The data Block Start

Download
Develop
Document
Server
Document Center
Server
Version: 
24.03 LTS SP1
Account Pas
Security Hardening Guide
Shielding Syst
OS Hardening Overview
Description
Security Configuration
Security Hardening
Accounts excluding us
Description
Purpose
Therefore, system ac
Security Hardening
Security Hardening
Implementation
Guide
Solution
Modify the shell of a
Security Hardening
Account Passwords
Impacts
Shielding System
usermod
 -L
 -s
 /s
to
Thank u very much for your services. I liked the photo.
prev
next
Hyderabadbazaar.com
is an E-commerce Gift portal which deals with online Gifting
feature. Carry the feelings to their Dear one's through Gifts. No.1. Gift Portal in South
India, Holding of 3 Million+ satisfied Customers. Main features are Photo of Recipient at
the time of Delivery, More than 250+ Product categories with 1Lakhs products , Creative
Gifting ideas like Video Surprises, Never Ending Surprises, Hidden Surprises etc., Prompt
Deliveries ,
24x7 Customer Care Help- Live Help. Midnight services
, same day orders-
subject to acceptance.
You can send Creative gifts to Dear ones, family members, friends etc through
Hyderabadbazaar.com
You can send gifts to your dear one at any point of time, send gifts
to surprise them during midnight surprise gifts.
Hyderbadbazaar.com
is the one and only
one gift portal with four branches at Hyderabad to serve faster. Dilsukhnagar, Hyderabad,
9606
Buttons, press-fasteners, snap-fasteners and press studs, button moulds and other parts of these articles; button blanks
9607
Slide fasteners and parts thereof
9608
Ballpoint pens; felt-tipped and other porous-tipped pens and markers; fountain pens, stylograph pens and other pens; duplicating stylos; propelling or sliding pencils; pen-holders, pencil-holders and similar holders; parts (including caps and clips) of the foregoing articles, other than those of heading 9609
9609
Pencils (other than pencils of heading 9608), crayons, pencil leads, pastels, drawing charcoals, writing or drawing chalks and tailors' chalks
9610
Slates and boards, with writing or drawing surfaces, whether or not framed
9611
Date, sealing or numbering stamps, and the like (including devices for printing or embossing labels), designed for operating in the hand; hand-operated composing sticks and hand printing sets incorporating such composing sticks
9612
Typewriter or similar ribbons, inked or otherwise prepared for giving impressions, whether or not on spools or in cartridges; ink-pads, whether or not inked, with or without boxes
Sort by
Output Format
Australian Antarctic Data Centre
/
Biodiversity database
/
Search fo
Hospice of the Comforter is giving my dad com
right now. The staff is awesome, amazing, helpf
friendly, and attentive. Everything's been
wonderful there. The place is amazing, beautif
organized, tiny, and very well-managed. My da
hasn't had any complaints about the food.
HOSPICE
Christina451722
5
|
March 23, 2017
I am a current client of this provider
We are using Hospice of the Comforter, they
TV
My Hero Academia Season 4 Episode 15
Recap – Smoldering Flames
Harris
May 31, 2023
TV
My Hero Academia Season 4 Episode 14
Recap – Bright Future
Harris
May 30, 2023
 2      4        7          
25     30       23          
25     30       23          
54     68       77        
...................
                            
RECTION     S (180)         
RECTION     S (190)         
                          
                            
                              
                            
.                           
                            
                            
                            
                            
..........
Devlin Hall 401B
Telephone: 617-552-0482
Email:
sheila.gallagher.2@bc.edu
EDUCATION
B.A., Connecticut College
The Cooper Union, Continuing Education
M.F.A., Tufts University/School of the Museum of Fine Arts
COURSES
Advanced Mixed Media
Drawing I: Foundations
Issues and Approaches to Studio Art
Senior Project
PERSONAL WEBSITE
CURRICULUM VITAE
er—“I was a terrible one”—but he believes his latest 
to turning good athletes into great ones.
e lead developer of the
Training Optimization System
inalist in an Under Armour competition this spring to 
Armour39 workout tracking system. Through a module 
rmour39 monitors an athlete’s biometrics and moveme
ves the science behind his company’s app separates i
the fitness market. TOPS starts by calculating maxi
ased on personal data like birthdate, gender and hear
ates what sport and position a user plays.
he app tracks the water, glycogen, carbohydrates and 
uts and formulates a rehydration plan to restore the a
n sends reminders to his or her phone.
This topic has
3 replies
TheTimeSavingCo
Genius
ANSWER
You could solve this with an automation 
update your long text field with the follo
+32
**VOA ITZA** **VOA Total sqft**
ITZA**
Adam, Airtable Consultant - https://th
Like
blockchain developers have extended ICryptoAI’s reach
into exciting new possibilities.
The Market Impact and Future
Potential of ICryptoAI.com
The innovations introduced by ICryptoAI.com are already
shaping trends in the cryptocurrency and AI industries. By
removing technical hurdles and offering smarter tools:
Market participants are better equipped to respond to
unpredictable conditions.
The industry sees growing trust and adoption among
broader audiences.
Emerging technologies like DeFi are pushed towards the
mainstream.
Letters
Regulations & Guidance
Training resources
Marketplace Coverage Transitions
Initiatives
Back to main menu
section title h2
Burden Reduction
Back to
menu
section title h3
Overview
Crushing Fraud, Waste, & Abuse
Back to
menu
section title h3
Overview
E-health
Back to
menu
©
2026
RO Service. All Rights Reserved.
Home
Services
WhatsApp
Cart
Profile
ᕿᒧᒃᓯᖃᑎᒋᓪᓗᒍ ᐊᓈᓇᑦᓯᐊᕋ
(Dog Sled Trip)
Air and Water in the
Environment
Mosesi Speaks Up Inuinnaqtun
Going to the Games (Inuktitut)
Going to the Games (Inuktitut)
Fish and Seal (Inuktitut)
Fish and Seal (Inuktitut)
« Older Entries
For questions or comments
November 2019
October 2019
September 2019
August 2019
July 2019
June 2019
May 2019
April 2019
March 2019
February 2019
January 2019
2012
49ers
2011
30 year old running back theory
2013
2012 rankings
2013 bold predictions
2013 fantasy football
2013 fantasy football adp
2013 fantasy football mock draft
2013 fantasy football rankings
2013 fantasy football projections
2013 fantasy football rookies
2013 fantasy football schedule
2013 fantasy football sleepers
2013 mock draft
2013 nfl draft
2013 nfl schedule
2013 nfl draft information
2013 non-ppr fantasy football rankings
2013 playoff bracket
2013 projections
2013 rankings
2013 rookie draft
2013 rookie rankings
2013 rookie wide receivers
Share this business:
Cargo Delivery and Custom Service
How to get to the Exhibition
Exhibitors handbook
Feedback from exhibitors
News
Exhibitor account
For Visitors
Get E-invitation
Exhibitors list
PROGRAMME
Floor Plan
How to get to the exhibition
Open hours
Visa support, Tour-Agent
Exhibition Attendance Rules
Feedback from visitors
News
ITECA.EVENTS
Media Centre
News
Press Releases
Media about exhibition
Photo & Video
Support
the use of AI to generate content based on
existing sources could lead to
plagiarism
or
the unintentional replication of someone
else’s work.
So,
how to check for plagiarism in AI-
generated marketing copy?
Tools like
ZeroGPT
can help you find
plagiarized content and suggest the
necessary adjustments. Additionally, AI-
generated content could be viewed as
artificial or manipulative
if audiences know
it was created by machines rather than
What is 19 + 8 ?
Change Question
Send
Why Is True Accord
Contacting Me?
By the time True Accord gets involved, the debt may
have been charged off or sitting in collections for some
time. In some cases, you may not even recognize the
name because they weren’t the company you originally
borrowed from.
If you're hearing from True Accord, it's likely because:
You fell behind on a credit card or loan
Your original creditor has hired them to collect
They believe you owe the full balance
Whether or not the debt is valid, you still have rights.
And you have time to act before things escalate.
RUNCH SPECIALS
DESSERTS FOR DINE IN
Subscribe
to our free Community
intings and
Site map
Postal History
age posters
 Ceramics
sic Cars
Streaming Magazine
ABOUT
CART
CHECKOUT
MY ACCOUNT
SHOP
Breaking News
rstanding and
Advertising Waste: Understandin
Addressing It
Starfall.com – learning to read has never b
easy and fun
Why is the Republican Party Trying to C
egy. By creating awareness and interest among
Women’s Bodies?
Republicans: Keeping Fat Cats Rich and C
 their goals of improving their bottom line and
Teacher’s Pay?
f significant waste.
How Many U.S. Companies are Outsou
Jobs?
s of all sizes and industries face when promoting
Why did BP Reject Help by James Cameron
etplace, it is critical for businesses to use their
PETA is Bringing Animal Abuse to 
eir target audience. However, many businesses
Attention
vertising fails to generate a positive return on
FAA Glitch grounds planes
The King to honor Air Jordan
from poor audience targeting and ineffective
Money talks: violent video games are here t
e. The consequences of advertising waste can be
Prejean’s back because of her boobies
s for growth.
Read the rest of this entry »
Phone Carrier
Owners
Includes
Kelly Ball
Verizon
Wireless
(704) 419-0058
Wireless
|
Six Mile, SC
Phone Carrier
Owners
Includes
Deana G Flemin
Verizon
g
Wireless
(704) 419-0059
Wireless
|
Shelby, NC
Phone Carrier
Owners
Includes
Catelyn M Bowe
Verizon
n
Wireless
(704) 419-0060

The data Block End

Lines from the one holding "etplace, it is" to the end of the listing above are the only ones to transcribe. Keep each exactly as written.

Solution to this task:
etplace, it is critical for businesses to use their
PETA is Bringing Animal Abuse to 
eir target audience. However, many businesses
Attention
vertising fails to generate a positive return on
FAA Glitch grounds planes
The King to honor Air Jordan
from poor audience targeting and ineffective
Money talks: violent video games are here t
e. The consequences of advertising waste can be
Prejean’s back because of her boobies
s for growth.
Read the rest of this entry »
Phone Carrier
Owners
Includes
Kelly Ball
Verizon
Wireless
(704) 419-0058
Wireless
|
Six Mile, SC
Phone Carrier
Owners
Includes
Deana G Flemin
Verizon
g
Wireless
(704) 419-0059
Wireless
|
Shelby, NC
Phone Carrier
Owners
Includes
Catelyn M Bowe
Verizon
n
Wireless
(704) 419-0060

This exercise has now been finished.